- Action item
Among the records below, find the lines with the word "front" and copy them.

- Provided data
= = = =

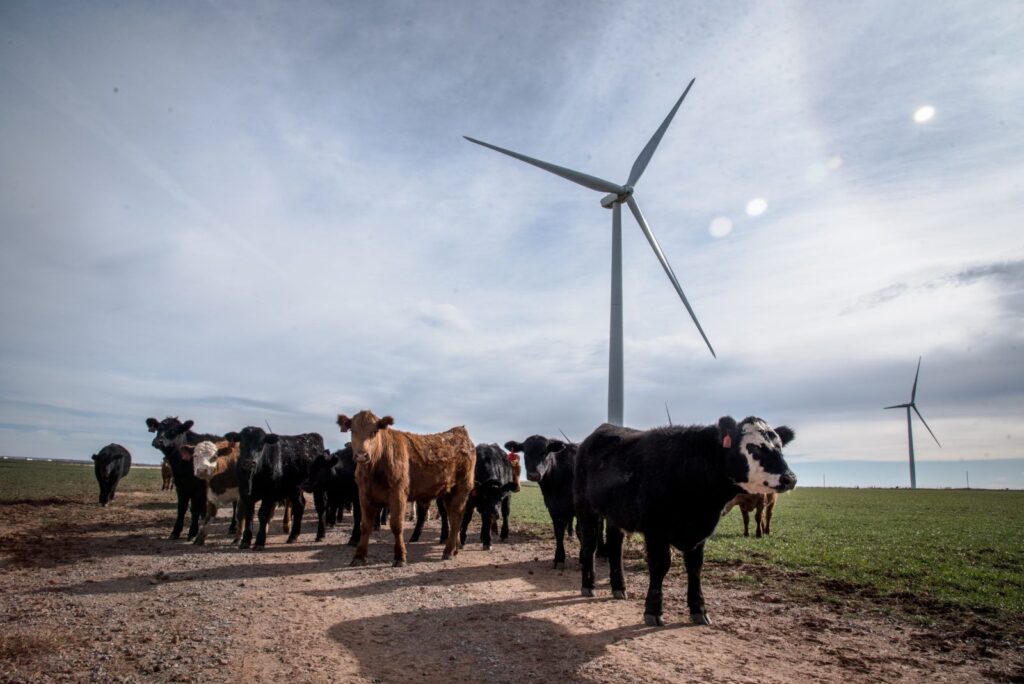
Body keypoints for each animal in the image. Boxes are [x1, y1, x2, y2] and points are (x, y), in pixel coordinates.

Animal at [337, 411, 477, 565]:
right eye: (353, 431)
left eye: (374, 431)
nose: (361, 455)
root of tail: (460, 433)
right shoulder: (364, 495)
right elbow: (365, 526)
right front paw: (359, 556)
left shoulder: (398, 493)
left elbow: (396, 525)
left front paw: (400, 556)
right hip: (448, 492)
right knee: (453, 517)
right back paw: (455, 548)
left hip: (463, 487)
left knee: (457, 517)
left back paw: (448, 551)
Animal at [573, 413, 794, 626]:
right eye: (754, 447)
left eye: (780, 447)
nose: (789, 478)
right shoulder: (656, 530)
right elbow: (660, 565)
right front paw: (653, 611)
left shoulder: (700, 532)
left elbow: (695, 568)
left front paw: (699, 609)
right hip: (586, 506)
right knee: (590, 545)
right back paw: (588, 585)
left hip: (615, 514)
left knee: (615, 547)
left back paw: (619, 587)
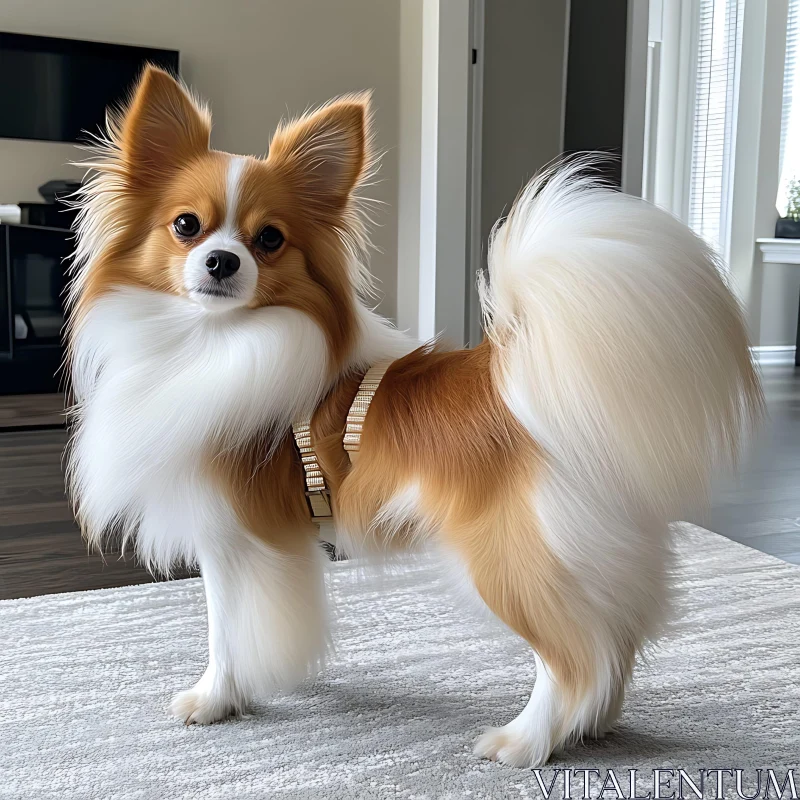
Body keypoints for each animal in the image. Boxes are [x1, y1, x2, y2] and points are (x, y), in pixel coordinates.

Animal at [67, 65, 764, 764]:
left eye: (269, 240)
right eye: (186, 225)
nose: (221, 261)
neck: (211, 340)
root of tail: (523, 384)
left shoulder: (238, 537)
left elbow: (227, 631)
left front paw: (215, 699)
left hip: (509, 559)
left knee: (576, 658)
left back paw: (524, 741)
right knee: (615, 642)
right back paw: (591, 728)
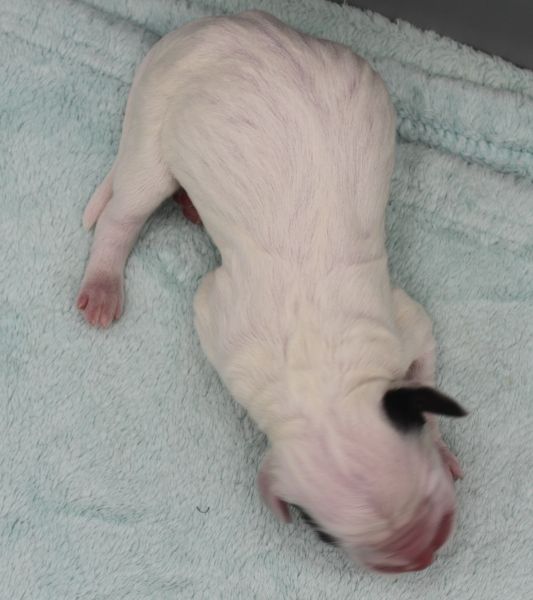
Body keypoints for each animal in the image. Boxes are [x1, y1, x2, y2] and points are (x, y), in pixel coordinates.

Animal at [76, 10, 466, 573]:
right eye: (324, 535)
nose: (421, 554)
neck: (320, 381)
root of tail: (205, 26)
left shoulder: (403, 324)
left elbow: (425, 364)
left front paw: (442, 444)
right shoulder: (216, 316)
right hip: (154, 120)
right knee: (124, 210)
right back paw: (103, 283)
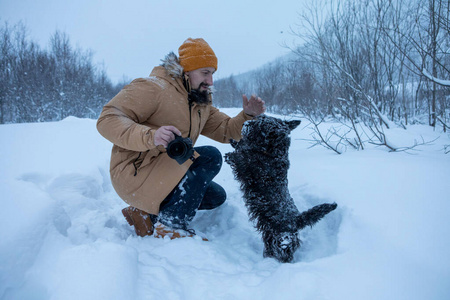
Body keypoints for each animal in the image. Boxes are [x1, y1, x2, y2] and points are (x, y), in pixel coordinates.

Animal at [225, 115, 338, 262]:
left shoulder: (252, 171)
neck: (273, 152)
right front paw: (235, 142)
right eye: (259, 117)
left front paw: (231, 155)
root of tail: (296, 221)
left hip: (283, 240)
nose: (245, 123)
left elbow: (244, 158)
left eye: (261, 125)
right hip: (270, 235)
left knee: (285, 254)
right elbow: (243, 148)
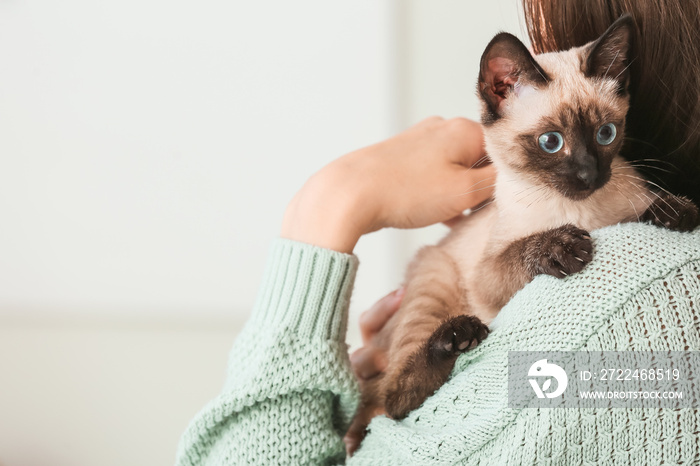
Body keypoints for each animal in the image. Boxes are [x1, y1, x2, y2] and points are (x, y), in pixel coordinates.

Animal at [346, 15, 700, 456]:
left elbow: (650, 203)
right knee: (392, 401)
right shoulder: (488, 276)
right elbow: (520, 251)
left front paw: (675, 211)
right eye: (551, 142)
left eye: (606, 134)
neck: (581, 211)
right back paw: (457, 336)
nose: (589, 175)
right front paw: (562, 245)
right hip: (434, 277)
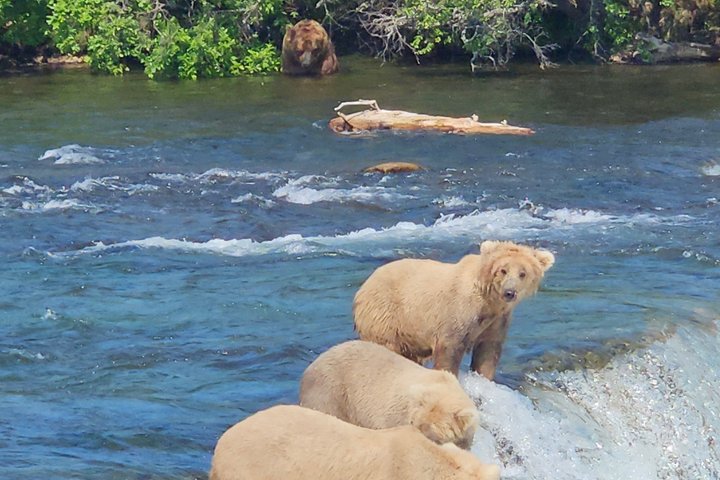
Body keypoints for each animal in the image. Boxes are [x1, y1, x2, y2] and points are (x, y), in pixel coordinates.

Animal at [353, 240, 555, 380]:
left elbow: (488, 351)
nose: (509, 292)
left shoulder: (497, 320)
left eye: (523, 273)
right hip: (387, 316)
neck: (489, 302)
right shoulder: (458, 313)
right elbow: (450, 349)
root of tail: (364, 285)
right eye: (503, 270)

= = = =

- Task answer
right front paw: (359, 556)
left front paw: (400, 556)
right front paw: (653, 611)
left front paw: (699, 609)
left front paw: (215, 699)
left front paw: (442, 444)
right front paw: (235, 142)
left front paw: (231, 155)
left front paw: (675, 211)
right front paw: (562, 245)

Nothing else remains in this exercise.